This is very timely for me. For the last dozen years or so, I have had a difficult time in September. Several significant events and losses have happened in September. The easiest way to deny those feelings of grief is to replace them with something that feels good or, as in my case, something that tastes good. For some reason I drown my grief in anything that tastes good and the higher the calories the better.
As in the opening chapters of the book, I was struck by the thought that there is a difference between hunger and a desire to eat. Now to realize that just because I crave something does not mean I have to eat it. It may seem like a simple concept to some—namely my husband who doesn’t struggle with food as I do—but to me it is like a lightening bolt strikes my heart.

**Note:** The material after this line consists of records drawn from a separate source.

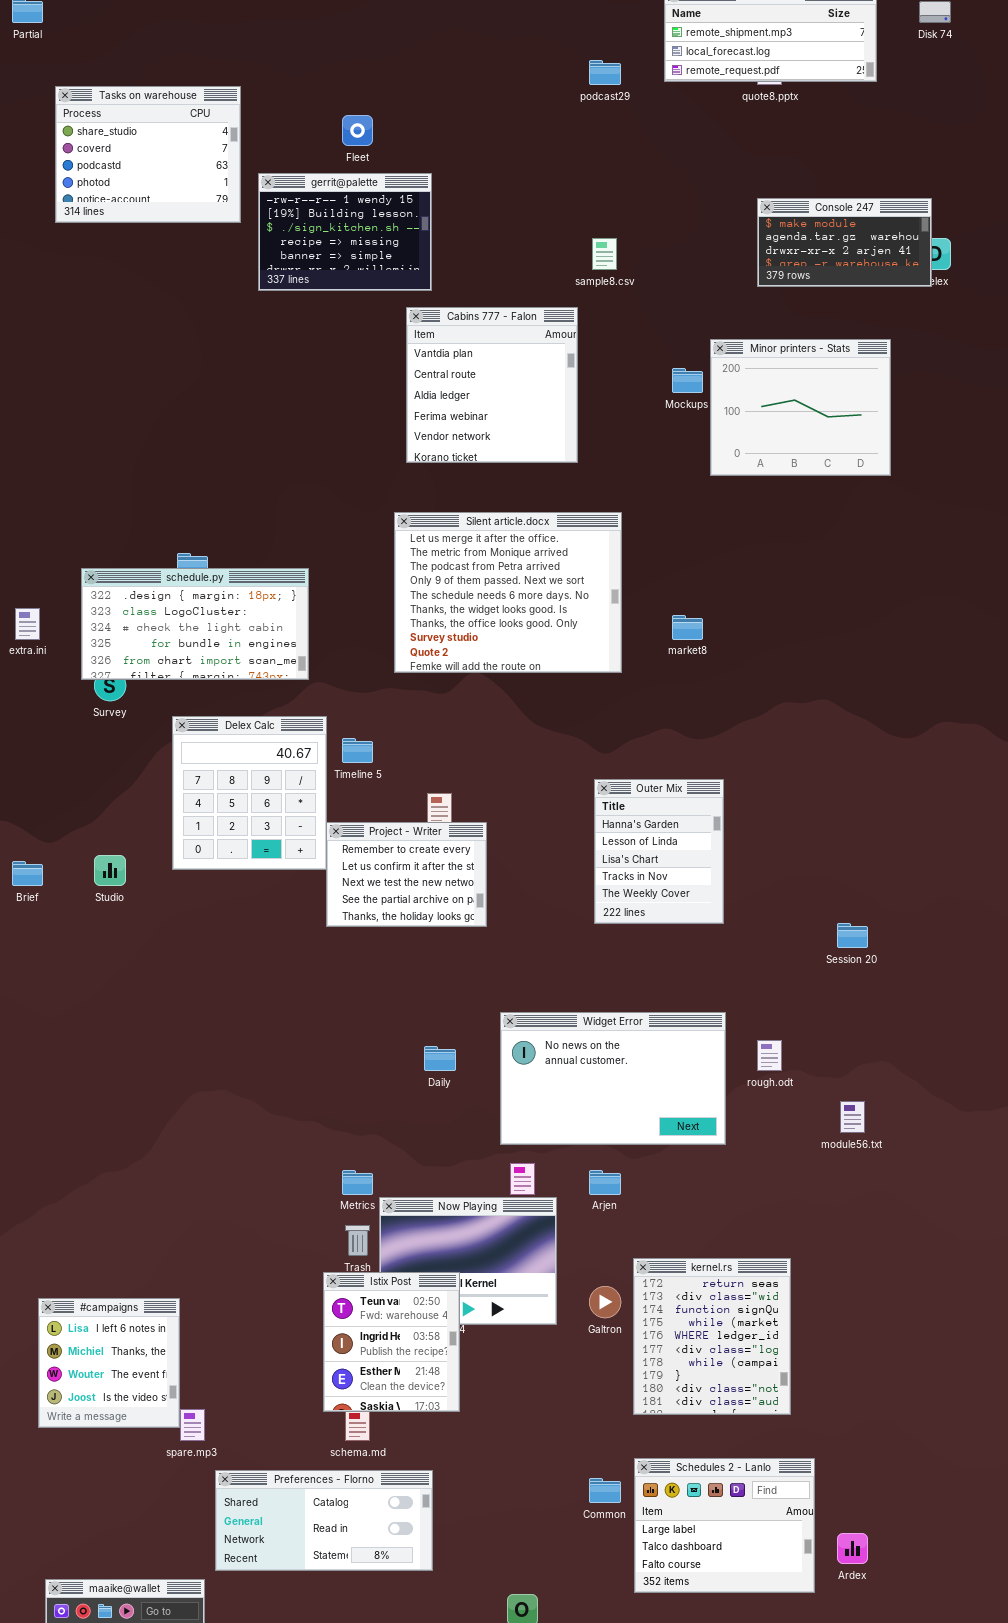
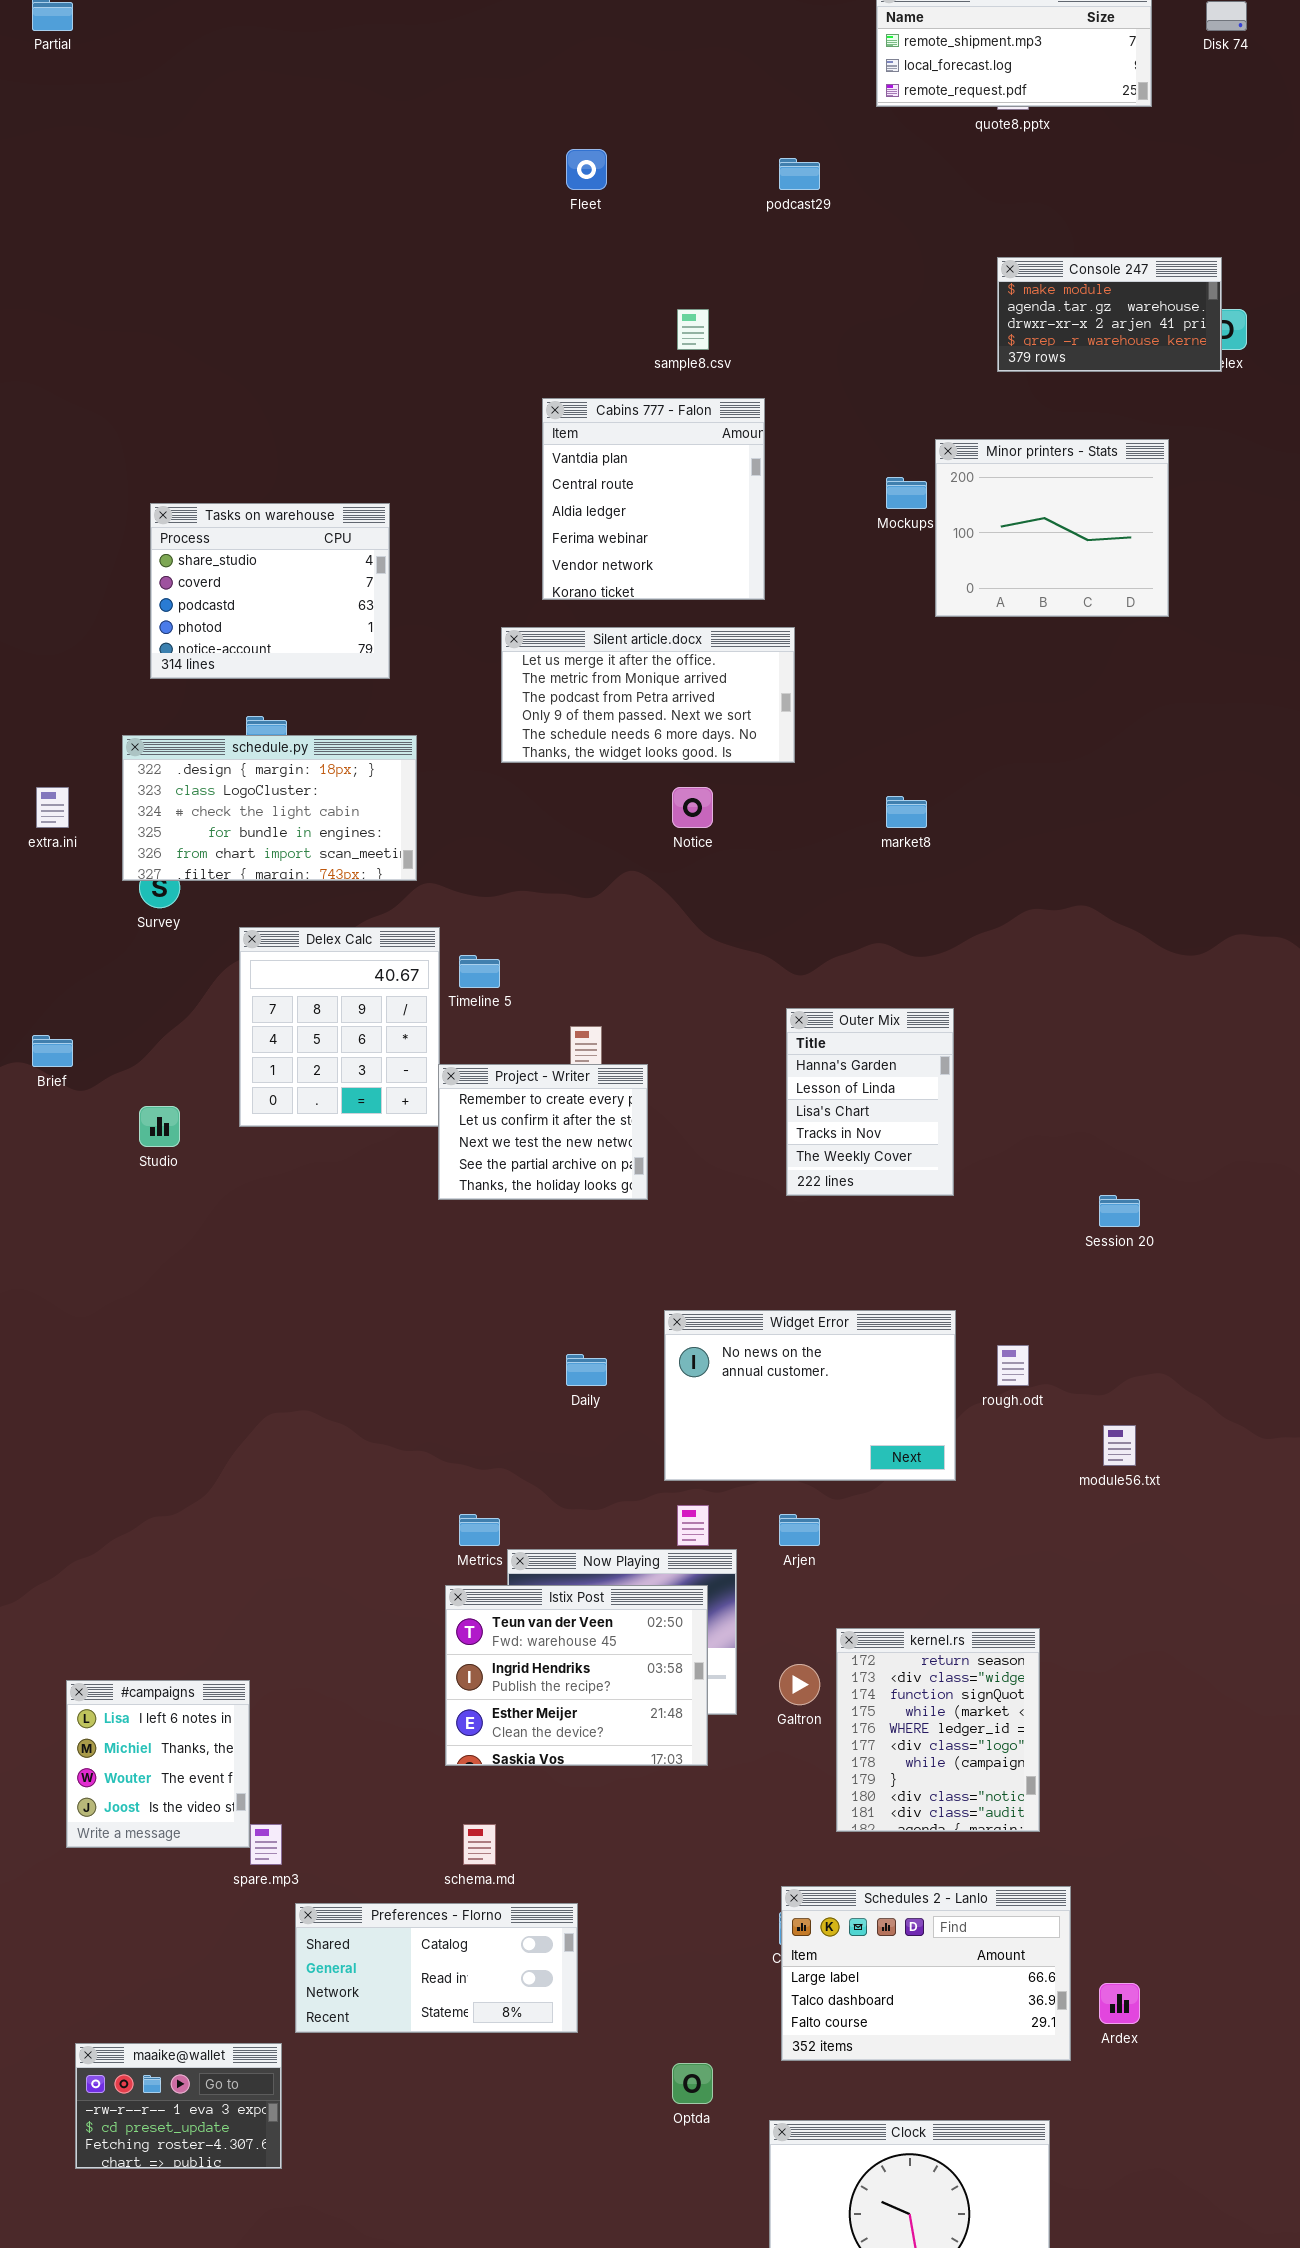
podcast29: [589,60,621,85] -> [779,158,820,190], moved
Tasks on warehouse: [55,86,241,223] -> [150,503,390,679], moved
Fleet: [342,115,373,146] -> [566,149,607,190], moved
gerrit@palette: [258,173,432,291] -> none, closed
sample8.csv: [592,238,617,270] -> [677,309,709,350], moved
Silent article.docx: [394,512,622,673] -> [501,627,795,763], moved, resized
Brief: [12,861,43,886] -> [32,1035,73,1067], moved
Istix Post: [323,1272,460,1412] -> [445,1585,708,1766], moved, resized
Schedules 2 - Lanlo: [634,1458,815,1593] -> [781,1886,1071,2061], resized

I spent the last few days studying my own responses to “hunger” stimuli. Every hour I would listen to my body and see if I was hungry. When I began to think about food, I stopped and thought about if it was true hunger or desire or a craving. The book describes the physical sensations of each. A desire to eat may be simply that there is a cookie sitting on a plate and you reach out to eat one. You may not be physically hungry, but it is there and it is socially acceptable to eat what is offered. The same desire as having a second serving at a meal, before my body can send the brain the signal that I am full. A craving, which is what I deal with most, is a strong physical response in the mouth throat of body, a yearning for a specific food. That specific food, such as ice cream, is what I want and nothing else will fill the need. True hunger happens when I have not eaten in some time and have an empty sensation with a rumbling stomach. When I am truly hungry, I don’t have one single food that will satisfy, it could be a variety of foods.
For so many years I have been confusing a desire to eat or a craving for actual hunger. How sad that it has taken me so long to learn to listen to my body and discover what it is that it is trying to tell me. Today I have a desire to eat. It doesn’t matter what it is, I just want to get rid of the empty feeling in the pit of my stomach. It is not hunger, it is grief. I can recognize that today. I can understand it. I can move on to something else to help me deal with that grief, something other than food.